These court swords as well as the British dragoon sword (c.1760s) with same configuration blade and stamped marks of the fleur de lis do seem to have blades of common source. I am inclined to think these are Solingen blades imported and stamped in this period but it is puzzling to think that the London Cutlers would have used German blades. The fleur de lis, while also surprising to me to be a British mark, after looking further seem quite well placed after all.

According to Howard Blackmore ("Hunting Weapons") notes the prevalent use of fleur de lis in the motif on swords along with Tudor roses, cherubs and royal heads in the end of 17th into 18th. Clearly the fleur de lis was present in the upper right quadrant of the Royal Arms until 1801, and the numbers of French artisans in English commercial areas was significant.

The Cutlers Company dates back to the 15th century, and there seem of course various chronological changes in organization and markings etc. but again I am puzzled by the use of what appears a German blade stamped with a mark said to be of this company.
In a Bosley's catalog of June 4, 2008 (#924) there is a brass mounted court/hunting sword described as "Continental, 18th century". There is no image but the blade is 21.5 " long and said to have fleur de lis stamp on either side of the blade.
Since England did not export blades to the Continent, then why would a mark of the London Cutlers Co. be on a sword there?

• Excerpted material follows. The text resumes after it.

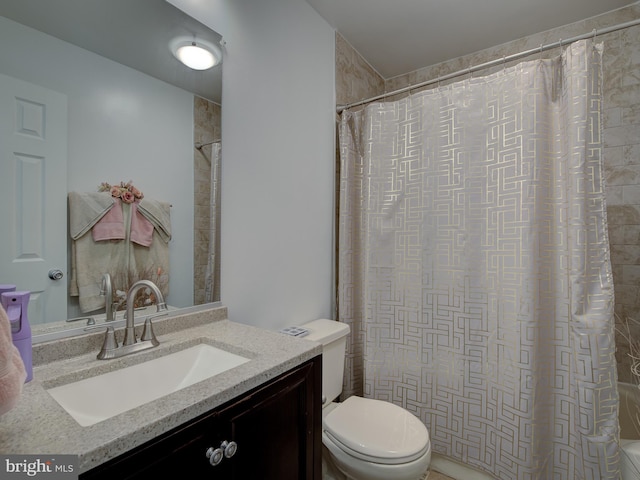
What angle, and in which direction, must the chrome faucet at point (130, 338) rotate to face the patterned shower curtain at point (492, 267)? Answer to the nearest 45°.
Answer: approximately 45° to its left

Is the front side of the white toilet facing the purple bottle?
no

One of the primary reasons that Solingen swordsmiths ended up in England in the early to mid 17th century was to provide England itself with the benefit of these quality blades with importing them from Germany. The German swordsmiths came into Hounslow, then after that operation ceased came the Shotley Bridge enterprise which too became defunct in the early years of the 18th century. The opposition to the import of German blades remained prevalent, though as the numbers of English makers grew, there were still agents bringing in German blades into the 19th century .

Did the London Cutlers Co. actually produce blades is my question. If so, perhaps they were copying German pattern blades, where these would be readily explained.

Anybody out there have Southwick?????